Dinner that night was mixed grill, cooked by Amir’s daughter’s boyfriend—sausage, followed by chicken, many, many different cuts of steak, each more flavorful and tender than the last, with hummus, homemade eggplant salad and tahini, other salads and sides, fries fresh from the hot oil—I was flabbergasted about how much food I was able to eat!  And the family fellowship time was as great as the food. It was an amazing 2 days, and I am so thankful that we got to be a part of it! I only wish that Roni and Youval could have been here, too! They were definitely missed, and would have LOVED it!!!
Some of the family members needed to be out early the next morning (Amos was flying to Russia for some meetings/lectures, one of Amir’s daughters needed to be back at her Air Force base), but the rest of us had a leisurely breakfast and had the last opportunity to chat—who knows when we’ll be back! We decided to take a different route north; we wanted to drop one of our American second cousins who was also with us off at her place, and also opted for slightly different scenery on the way back. This road took us through the Ramon Crater, a huge natural crater (I guess it’s not officially called a crater unless it’s been formed by an asteroid hit, but that’s how I’ve always heard it called) formed as the weaker sandstone was eroded by flooding and rains leaving only the outside granite and limestone standing. The road actually winds down to the canyon floor, and then climbs back up to the cliffs on the far side. We has planned on a hike, but missed the turnoff, but we did stop at one place that had the hexagonal shaped rocks you find in Devil’s Postpile in Mammoth, and another with piles of the natural colored sand found in the crater. Our goal was to get to the visitor’s center which recently reopened, because we had heard that they had installed an exhibit about Ilan Ramon, the Israeli astronaut killed on the Columbia Space Shuttle, and a good friend of Yoram’s (Yoram and Roni were at the launch that never returned). The names of Ilan and the crater are completely unrelated, but it was a good reason to put the exhibit there, especially since they named some of the formations in the crater after the astronauts of Columbia. We were soo glad we went! The exhibits, both the one about Ilan and the Columbia Shuttle, and the one explaining the geologic peculiarities of the area were fascinating and really well done. And it didn’t hurt to walk into the first room of the Ilan exhibit, and the first picture we saw, covering the entire entry wall, was a picture of the parade for Ilan’s  Presentation of the Wings with Ilan at the front and Yoram a few rows back!! And then to watch the film and see Yoram’s brother interviewed (he and Ilan flew the mission that took out the Iraqi nuclear reactor in 1981).

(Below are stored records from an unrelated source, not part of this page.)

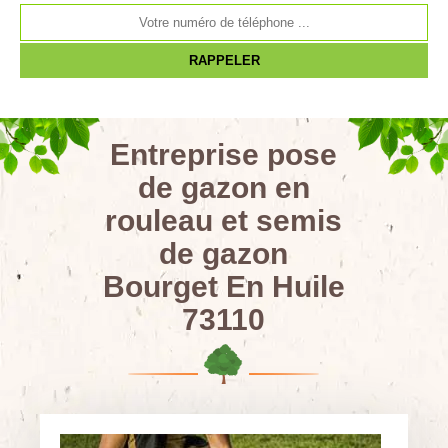
Entreprise pose
de gazon en
rouleau et semis
de gazon
Bourget En Huile
73110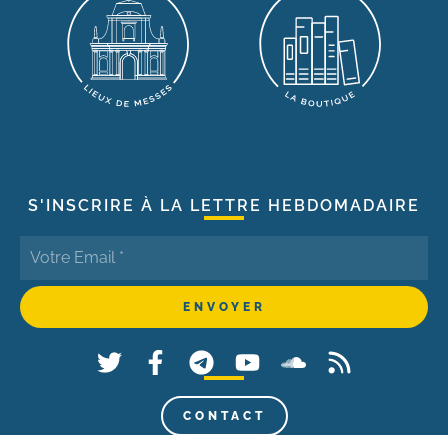
S'INSCRIRE À LA LETTRE HEBDOMADAIRE
CONTACT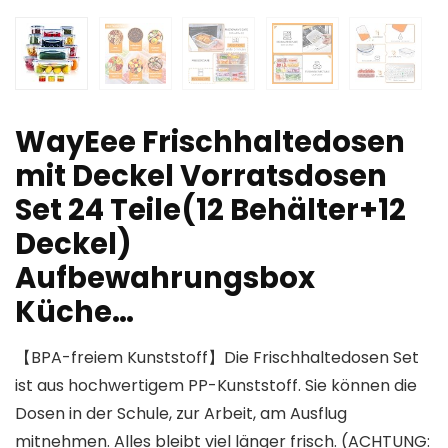
WayEee Frischhaltedosen
mit Deckel Vorratsdosen
Set 24 Teile(12 Behälter+12
Deckel)
Aufbewahrungsbox
Küche…
【BPA-freiem Kunststoff】Die Frischhaltedosen Set
ist aus hochwertigem PP-Kunststoff. Sie können die
Dosen in der Schule, zur Arbeit, am Ausflug
mitnehmen. Alles bleibt viel länger frisch. (ACHTUNG: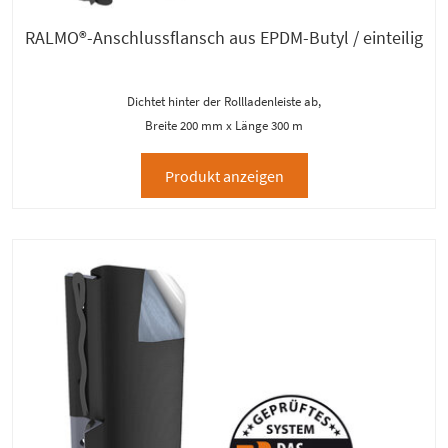
RALMO®-Anschlussflansch aus EPDM-Butyl / einteilig
Dichtet hinter der Rollladenleiste ab,
Breite 200 mm x Länge 300 m
Produkt anzeigen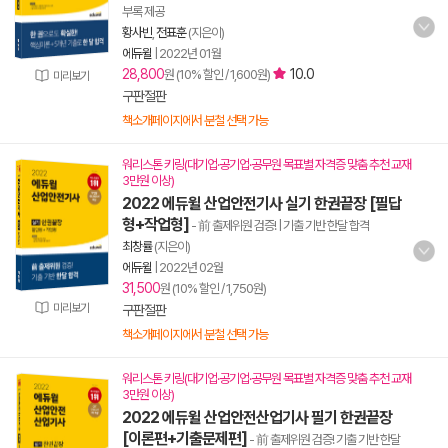
부록 제공
황사빈
,
전표훈
(지은이)
에듀윌
|
2022년 01월
28,800
10.0
원 (10% 할인 / 1,600원)
미리보기
구판절판
책소개페이지에서 분철 선택 가능
워리스톤 키링(대기업·공기업·공무원 목표별 자격증 맞춤 추천 교재
3만원 이상)
2022 에듀윌 산업안전기사 실기 한권끝장 [필답
형+작업형]
- 前 출제위원 검증! | 기출 기반 한달 합격
최창률
(지은이)
에듀윌
|
2022년 02월
31,500
원 (10% 할인 / 1,750원)
미리보기
구판절판
책소개페이지에서 분철 선택 가능
워리스톤 키링(대기업·공기업·공무원 목표별 자격증 맞춤 추천 교재
3만원 이상)
2022 에듀윌 산업안전산업기사 필기 한권끝장
[이론편+기출문제편]
- 前 출제위원 검증! 기출 기반 한달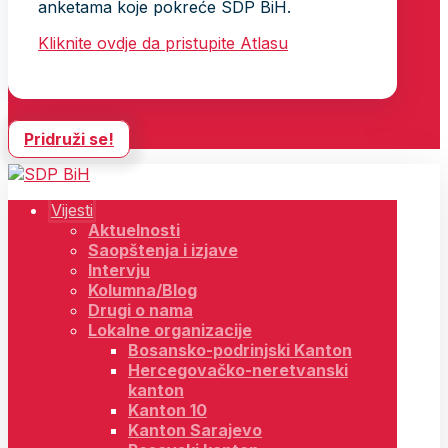
anketama koje pokreće SDP BiH.
Kliknite ovdje da pristupite Atlasu
Pridruži se!
Vijesti
Aktuelnosti
Saopštenja i izjave
Intervju
Kolumna/Blog
Drugi o nama
Lokalne organizacije
Bosansko-podrinjski Kanton
Hercegovačko-neretvanski
kanton
Kanton 10
Kanton Sarajevo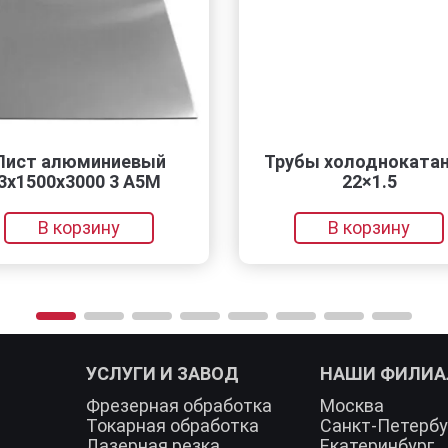
 алюминиевый
Трубы холоднокатаные
00х3000 3 А5М
22×1.5
В корзину
В корзину
УСЛУГИ И ЗАВОД
НАШИ ФИЛИ
Фрезерная обработка
Москва
Токарная обработка
Санкт-Петербу
Лазерная резка
Екатеринбург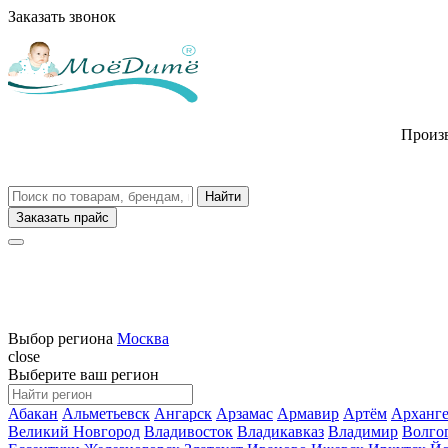
Заказать звонок
Произв
Заказать прайс
Выбор региона
Москва
close
Выберите ваш регион
Абакан
Альметьевск
Ангарск
Арзамас
Армавир
Артём
Арханге
Великий Новгород
Владивосток
Владикавказ
Владимир
Волго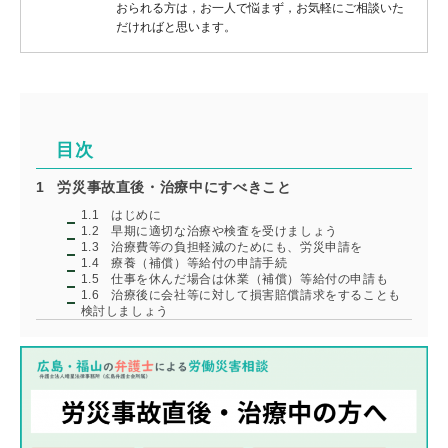
おられる方は，お一人で悩まず，お気軽にご相談いた
だければと思います。
目次
1
労災事故直後・治療中にすべきこと
1.1
はじめに
1.2
早期に適切な治療や検査を受けましょう
1.3
治療費等の負担軽減のためにも、労災申請を
1.4
療養（補償）等給付の申請手続
1.5
仕事を休んだ場合は休業（補償）等給付の申請も
1.6
治療後に会社等に対して損害賠償請求をすることも
検討しましょう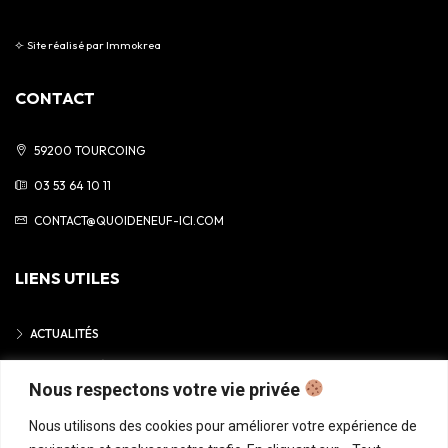
⟣
Site réalisé par
Immokrea
CONTACT
59200 TOURCOING
03 53 64 10 11
CONTACT@QUOIDENEUF-ICI.COM
LIENS UTILES
ACTUALITÉS
MENTIONS LÉGALES
Nous respectons votre vie privée
POLITIQUE DE CONFIDENTIALITÉ
Nous utilisons des cookies pour améliorer votre expérience de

Yoram peeking out in the 2nd row
Two of the black mounds named for the Columbia astronauts
Ben Gurion's grave
We dropped Yoram’s cousin off, took a quick look at David Ben Gurion’s grave and its view of the desert, and headed back to the kibbutz after an awesome holiday. We went for a relaxed run, and spent the evening  organizing our stuff and enjoying the last visits with family and friends. Today we leave the 70 degree weather of the Negev and head towards the gray, rainy 30’s of Vienna!!